Menurut catatan kaki ayat tersebut yang terdapat dalam Qur'an Robbani, qishaash ialah mengambil pembalasan yang sama. Qishaash itu tidak dilakukan bila yang membunuh mendapat kemaafan dari ahli waris yang terbunuh, yaitu dengan membayar diat (ganti rugi) yang wajar. Pembayaran diat diminta dengan baik, yaitu dengan tidak mendesak yang membunuh, dan yang membunuh hendaklah membayarnya dengan baik, yaitu dengan tidak menangguh-nangguhkannya. Bila ahli waris si korban sesudah Allah menjelaskan hukum-hukum ini, membunuh yang bukan si pembunuh, atau membunuh si pembunuh setelah menerima diat, maka terhadapnya di dunia diambil qishaash dan di akhirat dia mendapat siksa yang pedih.
 Dalam ayat selanjutnya, yaitu Al Baqarah 179, Allah menjelaskan, “Dan dalam qishaash itu ada (jaminan kelangsungan) hidup bagimu, hai orang-orang yang berakal, supaya kamu bertaqwa.”
Subhanallah, sungguh indah agama ini mengatur hukum bagi manusia. Bahkan dalam kasus pembunuhan, Allah secara tidak langsung menyerahkan penyelesaiannya kepada pihak-pihak yang terkait, yaitu antara pelaku dan korban pembunuhan melalui syariat qishaash. Sehingga pihak korban sebagai pihak yang kehilangan anggota keluarganya karena terbunuh, akan merasa puas dengan hukuman yang dijatuhkan. Karena pelaku akan mendapat balasan setimpal dari perbuatannya, sekiranya pihak korban merasa berat untuk memberi maaf kepada pelaku. Dan kalau pihak korban memaafkan pelaku dan memilih untuk menerima diat saja (secara wajar tentunya), maka diat itu bisa menjadi hiburan bagi pihak korban yang terbunuh. Bagaimana pun, diat yang umumnya berupa harta atau sejumlah uang itu, tetap merupakan sesuatu yang bisa memberi kesenangan bagi manusia, karena memang begitulah kecenderungan manusia (terhadap dunia). Meski pun tentu bukan itu yang dicari, karena kehilangan anggota keluarga tetap merupakan hal yang berat. Tapi manusia juga tidak mungkin menghindari apa-apa yang sudah menjadi ketetapan Allah.
Sebelum pelaksanaan qishaash, tentu ada pihak-pihak terkait yang akan  melakukan investigasi.

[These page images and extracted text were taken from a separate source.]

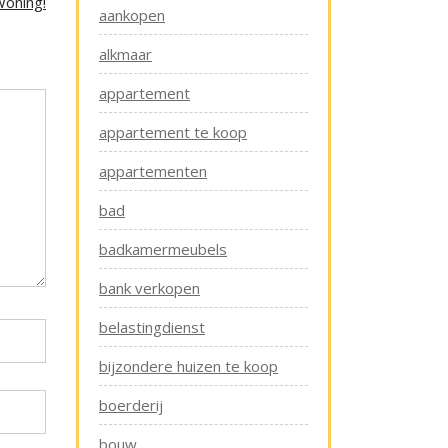
Woning!
aankopen
alkmaar
appartement
appartement te koop
appartementen
bad
badkamermeubels
bank verkopen
belastingdienst
bijzondere huizen te koop
boerderij
bouw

Sebagaimana sidang-sidang yang biasa dilakukan di negeri ini, ada pengadilan yang akan menetapkan benar atau tidak bahwa si pelaku telah melakukan pembunuhan. Salah satu syarat yang wajib dipenuhi adalah dengan menghadirkan setidaknya dua orang saksi laki-laki yang adil, atau satu orang laki-laki dan dua orang perempuan. Setelah pelaku terbukti bersalah melakukan pembunuhan, barulah kemudian bisa ditetapkan sanksinya, dengan qishaash atau dengan membayar diat.
Hikmah diterapkannya qishaash adalah manusia menjadi lebih hati-hati dan berpikir ulang sebelum dia memutuskan untuk menghilangkan nyawa orang lain. Karena resikonya adalah dia juga akan dihukum mati atau harus membayar sejumlah uang kepada pihak ahli waris dari orang yang dibunuhnya. Sehingga dengan begitu, in sya Allah bisa tercapailah apa yang kita kenal dengan rahmatan lil alamin.